When you set aside (for a moment) the totalitarian implications of this, it does make a certain amount of sense. In its own way, it proves the point that hard money advocates have been making for decades, if not centuries: fiat money is valueless.
Beneath all this climate alarmism driving the move to carbon rationing, there lies an implicit admission, conscious or not, that for money to be viable it has to denominate an economic trade-off.
You cannot print value ex-nihilo. In so doing these last 50 years (since the commencement of the fiat era in earnest), we’ve gotten to a world where the price of capital – and thus, time, if you read Edward Chancellor’s latest book (and you should) – is nominally zero, which collides with the reality of the finite (or with the laws of physics – as somebody like Doomberg would say).
The central bankers of the world made one big divide-by-zero error, and the result is what we actually see playing out across many dimensions, right now. Bitcoin and the coming CBDCs are both reacting to the same thing, but what’s different about them is who would be served by the adoption of one mechanism over the other.
What’s important to understand is that, similar to the Cantillion Effect, when the underpinnings of a monetary system transition from Thing A to Thing B, the outcomes are non-neutral. One example of this is the Gini Coefficient, which is a measure of wealth inequality.
In the chart below via @WTF_1971 we see how after a period of secular decline under the Bretton Woods system, it suddenly reversed and blasts off right at the inflection point where the global monetary system abandoned its last link to hard money (Thing A) and the fiat era began (Thing B).
All indications are that the coming CBDCs will be carbon-based, social credit schemes, and they are being promoted and implemented by the same vested interests who profited and consolidated unimaginable wealth throughout the prior 50 years of the fiat era – the Cantillionaires.

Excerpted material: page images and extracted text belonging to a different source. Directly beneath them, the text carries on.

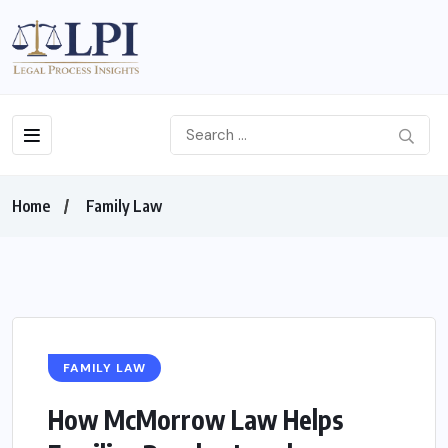
Home
Family Law
FAMILY LAW
How McMorrow Law Helps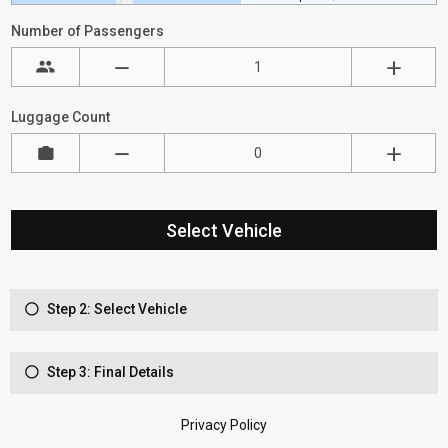
Number of Passengers
Luggage Count
Select Vehicle
Step 2: Select Vehicle
Step 3: Final Details
Privacy Policy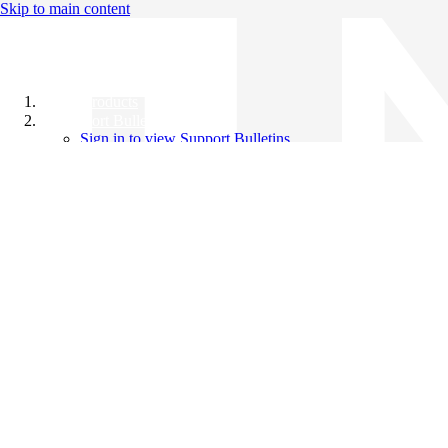
Skip to main content
All Products
Support Bulletins
Sign in to view Support Bulletins
Videos
Knowledge Base
English
English
日本語
中文（简体）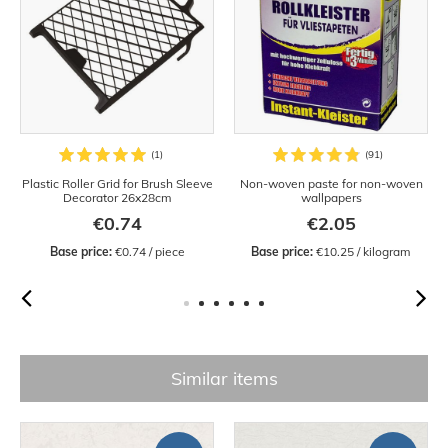
Plastic Roller Grid for Brush Sleeve
Non-woven paste for non-woven
Decorator 26x28cm
wallpapers
€0.74
€2.05
Base price:
 €0.74 / piece
Base price:
 €10.25 / kilogram
Similar items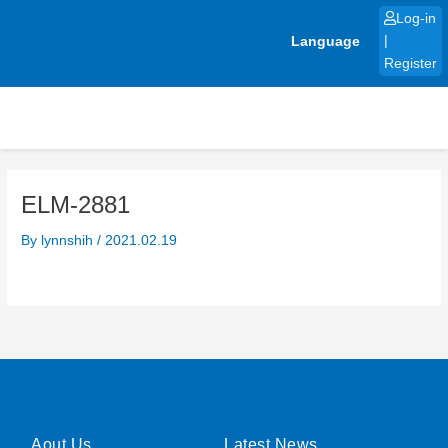
Skip
Log-in
to
Language
|
content
Register
ELM-2881
By
lynnshih
/
2021.02.19
Aout Us
Latest News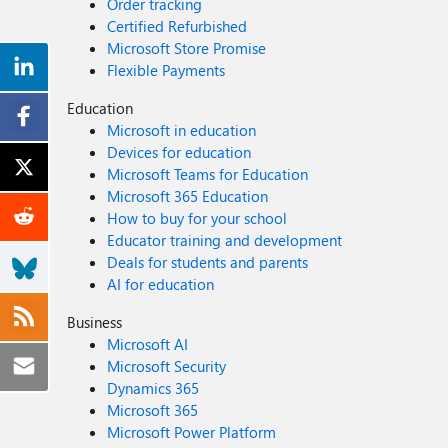
Order tracking
Certified Refurbished
Microsoft Store Promise
Flexible Payments
Education
Microsoft in education
Devices for education
Microsoft Teams for Education
Microsoft 365 Education
How to buy for your school
Educator training and development
Deals for students and parents
AI for education
Business
Microsoft AI
Microsoft Security
Dynamics 365
Microsoft 365
Microsoft Power Platform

This path is ultimately doomed, because as I frequently point out, it seeks to extend an industrial era worldview (top down, centrally planned and linear), onto a new architecture: one that is decentralized, self- organizing, adaptive and non-linear.
Because it’s one iteration behind in the level of mental abstraction, it’s like breeding faster horses in an era of cars. No matter how good you get at it, you’re still playing the game on an obsolete playing field and will ultimately be unable to compete on the new one (if you’re wondering why I frequently reference the level of mental abstraction as being such a game changer that ensures the eventual supremacy of networks over nations, I refer you to a relatively obscure book by W R Clement called “Quantum Jump: A Survival Guide For the New Renaissance“).
The only advice I can offer for navigating the coming transition is to be as financially independent and resilient as possible. Do not allow yourself to become reliant on government entitlements and if you are now, figure out a way to end that reliance immediately. That these systems will become tightly coupled with CBDCs and carbon footprint rationing is a foregone conclusion.
You’re going to have to be ready for at least a transitionary period where the lifestyle choices you take for granted today will be priced in terms of carbon credits in the future. If you are reliant on government entitlements, get used to eating plant-based protein patties. If you aren’t, get ready to have to pay more for those Wagyu burgers. A lot more.
Hold as much of your wealth outside of the state run banking system as possible. Bitcoin (off the exchanges, I also like Monero), hold gold, silver, and own cash-flow producing businesses, and multiple revenue streams. If you have a job, start a business on the side. If you own a business, start another one.
Start connecting with people and tribes who are opting out of the current system, because the one we’re in now is either going to come off the rails entirely or try to go full CCP in the near-term.